HEART OF CHAMPIONS (2021)

October 31, 2021

Greetings again from the darkness. We’ve seen most of this before in a long list of inspirational sports stories where the beleaguered, tough as nails coach comes in and unites a rag-tag team while teaching life lessons. However, with (2-time Oscar nominee) Michael Shannon cast as the coach, we know there will be at least one performance worth watching. The screenplay is from Vojin Gjaja and it’s directed by Michael Mailer (son of 2-time Pulitzer Prize winning author, Norman Mailer).

The film opens in May 1999 as a crew team finishes last in the Collegiate Rowing Championships. Inner-team bickering and animosity exists thanks to domineering Team Captain Alex (Alexander Ludwig, “Vikings”). The following year, the team is introduced to their new coach, Coach Murphy (Shannon). He has a different approach and he’s focused on creating a team, rather than a few guys with oars. All we really learn about Murphy is that he’s an alum and former rower for this same college, and an Army and Vietnam veteran who lost friends in the war, and carries that burden with him every day.

Alex (Ludwig) is back for his senior year and his goal is to be chosen for the Olympics team … a goal his over-bearing father (David James Elliott, “JAG”) reminds him of every few minutes. The other two crew members who get significant screen time are John (Alex MacNicoll, ALL ROADS TO PEARLA, 2019) and newcomer Chris (Charles Melton, THE SUN IS ALSO A STAR, 2019). John is dating Alex’s ex-girlfriend Sara (Ash Santos), while transfer student Chris is dealing with a recent tragedy, and also attracted to Sara’s friend Nisha (Lilly Krug, EVERY BREATH YOU TAKE, 2021). And yes, at times the melodrama of these folks is just a bit too heavy-handed and soap opera-ish. Coach Murphy is clearly the most interesting character, yet the film spends the bulk of its time on the youngsters and their daily journey.

GIVEN ENTRIES:

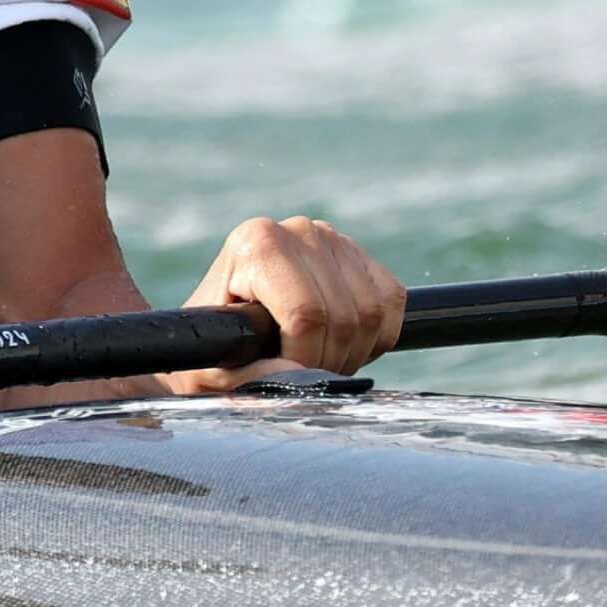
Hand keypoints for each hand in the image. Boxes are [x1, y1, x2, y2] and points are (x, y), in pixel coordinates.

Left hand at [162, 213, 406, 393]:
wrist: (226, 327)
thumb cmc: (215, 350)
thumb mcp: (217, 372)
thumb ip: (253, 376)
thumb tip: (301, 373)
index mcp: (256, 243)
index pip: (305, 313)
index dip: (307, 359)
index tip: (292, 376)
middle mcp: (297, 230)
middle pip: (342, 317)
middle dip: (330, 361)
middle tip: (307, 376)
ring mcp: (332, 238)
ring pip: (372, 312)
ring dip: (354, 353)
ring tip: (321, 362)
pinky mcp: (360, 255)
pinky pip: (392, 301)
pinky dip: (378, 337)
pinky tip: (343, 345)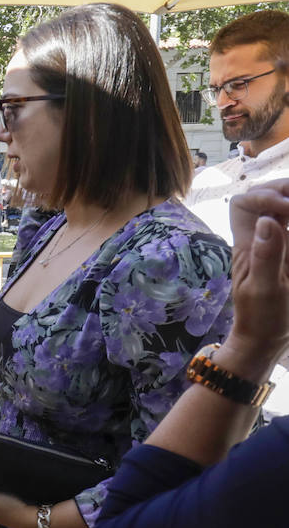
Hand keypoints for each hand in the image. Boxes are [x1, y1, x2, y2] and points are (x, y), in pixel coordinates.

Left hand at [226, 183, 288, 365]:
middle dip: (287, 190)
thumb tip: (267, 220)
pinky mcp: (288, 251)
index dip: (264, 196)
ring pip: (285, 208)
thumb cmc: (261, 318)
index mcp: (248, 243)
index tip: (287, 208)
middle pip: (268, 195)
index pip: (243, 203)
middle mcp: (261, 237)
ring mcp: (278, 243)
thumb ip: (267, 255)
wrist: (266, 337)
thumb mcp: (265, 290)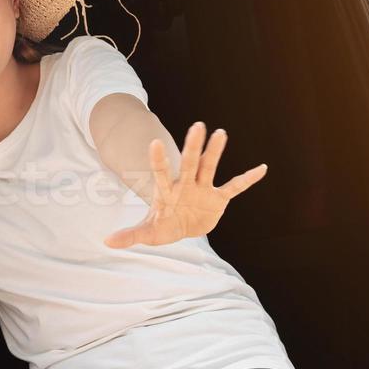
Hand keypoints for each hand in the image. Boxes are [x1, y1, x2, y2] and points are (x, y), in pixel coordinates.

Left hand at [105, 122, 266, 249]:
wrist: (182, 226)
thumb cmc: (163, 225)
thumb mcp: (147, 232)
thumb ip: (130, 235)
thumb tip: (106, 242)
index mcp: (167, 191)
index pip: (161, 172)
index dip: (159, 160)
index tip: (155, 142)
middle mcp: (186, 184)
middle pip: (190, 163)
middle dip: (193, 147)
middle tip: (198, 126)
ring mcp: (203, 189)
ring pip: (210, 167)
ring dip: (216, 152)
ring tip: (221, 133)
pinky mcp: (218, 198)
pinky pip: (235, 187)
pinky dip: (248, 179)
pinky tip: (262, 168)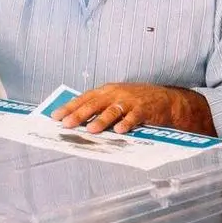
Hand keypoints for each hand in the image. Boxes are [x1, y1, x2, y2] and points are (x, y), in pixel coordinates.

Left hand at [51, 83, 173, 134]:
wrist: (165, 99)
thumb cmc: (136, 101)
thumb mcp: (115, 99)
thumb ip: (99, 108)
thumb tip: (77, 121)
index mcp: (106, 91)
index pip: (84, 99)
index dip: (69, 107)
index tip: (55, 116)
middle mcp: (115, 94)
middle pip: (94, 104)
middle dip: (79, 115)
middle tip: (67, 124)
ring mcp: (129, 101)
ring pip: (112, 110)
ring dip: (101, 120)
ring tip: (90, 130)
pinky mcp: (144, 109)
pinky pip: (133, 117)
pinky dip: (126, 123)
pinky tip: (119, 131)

EXERCISES TO COMPLETE:
(A) Answer these questions using the review of Heart of Champions, and mark your answers (i), (ii), (iii):
(i) Who wrote the screenplay?
(ii) When does the film open, and where does the crew team finish in the Collegiate Rowing Championships?
(iii) Which actor plays Alex's father?
(B) In the review of Heart of Champions, rewrite the paragraph beginning "The film opens in May 1999" as a brief list that keeps its main facts.
(C) Update the part of the review of Heart of Champions that opens with the words "Alex (Ludwig) is" and closes with "their daily journey.", replacing "Olympics team" with "national team".

RESULTS FOR THE EXERCISE:
(A)
(i) Vojin Gjaja
(ii) May 1999; last
(iii) David James Elliott

(B)
- The film opens in May 1999, when the crew team finishes last in the Collegiate Rowing Championships.
- Domineering Team Captain Alex (Alexander Ludwig) causes bickering and animosity within the team.
- The next year, Coach Murphy (Shannon) arrives, aiming to build a true team rather than a few guys with oars.
- Murphy is an alum and former rower at the same college.
- He is an Army and Vietnam veteran who lost friends in the war and carries that burden every day.

(C)
Alex (Ludwig) is back for his senior year and his goal is to be chosen for the national team … a goal his over-bearing father (David James Elliott, “JAG”) reminds him of every few minutes. The other two crew members who get significant screen time are John (Alex MacNicoll, ALL ROADS TO PEARLA, 2019) and newcomer Chris (Charles Melton, THE SUN IS ALSO A STAR, 2019). John is dating Alex’s ex-girlfriend Sara (Ash Santos), while transfer student Chris is dealing with a recent tragedy, and also attracted to Sara’s friend Nisha (Lilly Krug, EVERY BREATH YOU TAKE, 2021). And yes, at times the melodrama of these folks is just a bit too heavy-handed and soap opera-ish. Coach Murphy is clearly the most interesting character, yet the film spends the bulk of its time on the youngsters and their daily journey.